Sözlerini hatırlatmakta. Zira Türk Ozanlar, Baba Erenler; Türkülerini, deyişlerini, Türkçe söylemişler, ibadetlerini Türkçe yapmışlar. Eski Türk inancında olduğu gibi ruhban sınıfı olmadan aracısız Tanrıya alkış kılmışlardır.


Zira Ulu Tanrı her dili bilir. Bunu İskit Saka Türk Bilge Dodindak: "Tüm diller,  Tanrının kulakları için birdir." Sözüyle ifade etmiş binlerce yıl Kamlardan, Erenlere, Ozanlardan Aşıklara, Babalardan Pirlere, hep Alkış ve yakarışlarda (dualarda), Türkü, deyiş ve nefeslerde, Yesevi, Ahi, Babai, Bektaşi Türk kültüründe birçok eserde Arapça ve Farsça yerine Türkçe kullanılmıştır. Zira Arapça kutsal bir dil değildir.


Türküdeki


"Bu derde düşenler cenneti neyler

Biz aşığız Hakk’tan didar isteriz"


Sözleri de Yunus Emrenin;

Cennet cennet dedikleri

Birkaç melek, birkaç huri

Bana seni gerek seni 


Şiiri ile;


Dağlar ile taşlar ile

Çağırayım mevlam seni

Gökyüzünde kuşlar ile

Çağırayım mevlam seni


Sözlerini hatırlatmakta. Zira eski Türk kültür ve inancında; Gökyüzü, yeryüzü, tabiat ve doğa, insanlar ve canlılar; Ulu Tanrının yaratılış mucizelerini gösteren tecellileridir. Bu anlayış çercevesinde İnsan tabiat kitabını okuduğunda, doğal olduğunda ve doğayla içiçe Töre üzere yaşadığında; Tanrı'ya erer, bunun yolu ise; Bilimle, hikmetle,  yol ile yordamla, edep erkanla, anlamak ve yaşamakla mümkündür.

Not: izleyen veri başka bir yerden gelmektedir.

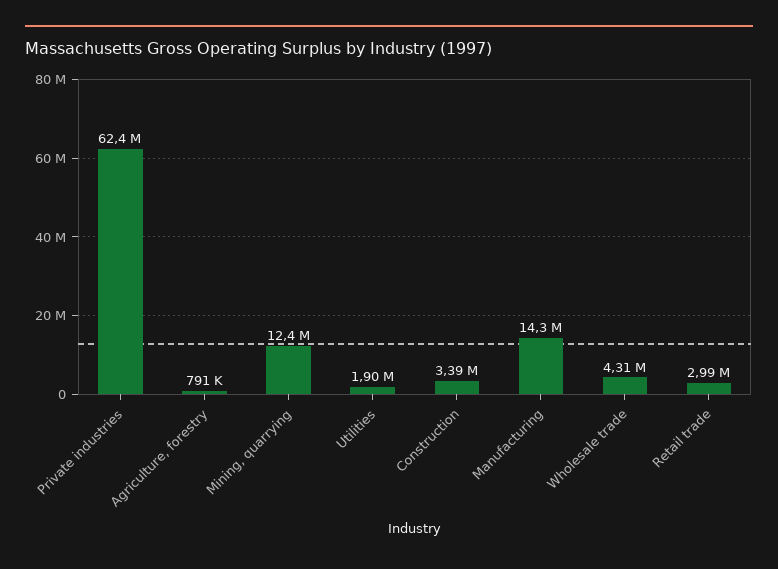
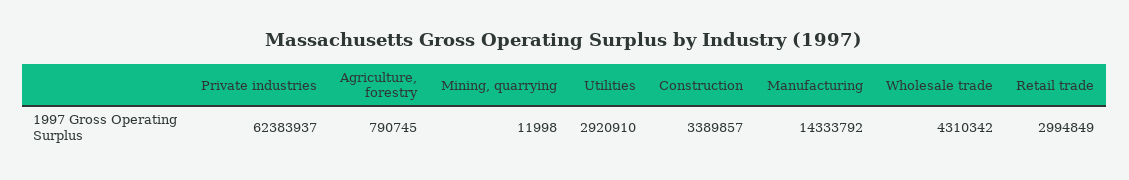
  {
    "Private industries": 62383937,
    "Agriculture, forestry": 790745,
-   "Mining, quarrying": 12400000,
+   "Mining, quarrying": 11998,
-   "Utilities": 1900000,
+   "Utilities": 2920910,
    "Construction": 3389857,
    "Manufacturing": 14333792,
    "Wholesale trade": 4310342,
    "Retail trade": 2994849
  }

Her neye baksan; binbir esma, O'nun yüzüdür

Tanrının Işığı; gönlün gözün, bilip gördüğüdür.

Gökler yerler; yıldızlar çiçekler, türlü türlüdür.

Işık ışık, rengarenk tüm evren, O'nun süsüdür.


Şiirinde olduğu gibi


Bu nedenle Türk Erenler doğayla içiçe yaşamış halkın sorunları ile ilgilenmiş "insanların en hayırlısı, İnsana hizmet eden ve faydalı olandır." Düsturu ile Ahilik Türk Akılığı teşkilatını ve meslek kolları kurmuş, çalışmayı üretmeyi, paylaşmayı, birlik ve beraberliği, yardımlaşmayı ve dayanışmayı, okumayı, öğrenmeyi, doğayı korumayı ve yaşatmayı enbüyük ibadet bilmişler. Şekilcilikten, arapçılıktan, gösteriş amaçlı dindarlıktan, din inanç üzerinden sömürüden hep uzak durmuşlar, kadın erkek, zengin yoksul ayrımı yapmamışlar, sade bir şekilde halk arasında ve kimi zaman da dağlara tekkeler kurarak şamanlar/kamlar gibi doğayla içiçe yaşamışlardır.


Fatih Mehmet Yiğit


Türk Halk Türkümüzü bu anlayış ile bir daha dinleyelim.